In other words, maximum efficiency is achieved if and only if no new entropy is created in the cycle, which would be the case if e.g. friction leads to dissipation of work into heat. In that case the cycle is not reversible and the Clausius theorem becomes an inequality rather than an equality. Otherwise, since entropy is a state function, the required dumping of heat into the environment to dispose of excess entropy leads to a (minimal) reduction in efficiency. So Equation 3 gives the efficiency of any reversible heat engine.

In mesoscopic heat engines, work per cycle of operation fluctuates due to thermal noise. For the case when work and heat fluctuations are counted, there is exact equality that relates average of exponents of work performed by any heat engine and the heat transfer from the hotter heat bath.^[4]
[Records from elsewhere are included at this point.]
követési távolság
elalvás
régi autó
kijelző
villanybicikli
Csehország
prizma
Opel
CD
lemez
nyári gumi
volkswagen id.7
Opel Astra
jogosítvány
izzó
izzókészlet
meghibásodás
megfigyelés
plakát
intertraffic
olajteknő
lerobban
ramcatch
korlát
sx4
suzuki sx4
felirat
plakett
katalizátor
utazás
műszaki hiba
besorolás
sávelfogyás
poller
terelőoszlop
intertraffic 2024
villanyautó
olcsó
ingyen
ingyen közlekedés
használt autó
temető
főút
Efficiency of real heat engines

Carnot realized that in reality it is not possible to build a thermodynamically reversible engine, so real heat engines are even less efficient than indicated by Equation 3. In addition, real engines that operate along this cycle are rare. Nevertheless, Equation 3 is extremely useful for determining the maximum efficiency that could ever be expected for a given set of thermal reservoirs.

Although Carnot's cycle is an idealisation, the expression of Carnot efficiency is still useful. Consider the average temperatures,

${\displaystyle \langle T_{H}\rangle ={\frac {1}{\Delta S}}\int _{Q_{in}}TdS}$

${\displaystyle \langle T_{C}\rangle ={\frac {1}{\Delta S}}\int _{Q_{out}}TdS}$

at which heat is input and output, respectively. Replace T_H and T_C in Equation (3) by 〈T_H〉 and 〈T_C〉 respectively.

For the Carnot cycle, or its equivalent, the average value 〈T_H〉 will equal the highest temperature available, namely T_H, and 〈T_C〉 the lowest, namely T_C. For other less efficient cycles, 〈T_H〉 will be lower than T_H, and 〈T_C〉 will be higher than T_C. This can help illustrate, for example, why a reheater or a regenerator can improve the thermal efficiency of steam power plants—and why the thermal efficiency of combined-cycle power plants (which incorporate gas turbines operating at even higher temperatures) exceeds that of conventional steam plants. The first prototype of the diesel engine was based on the Carnot cycle.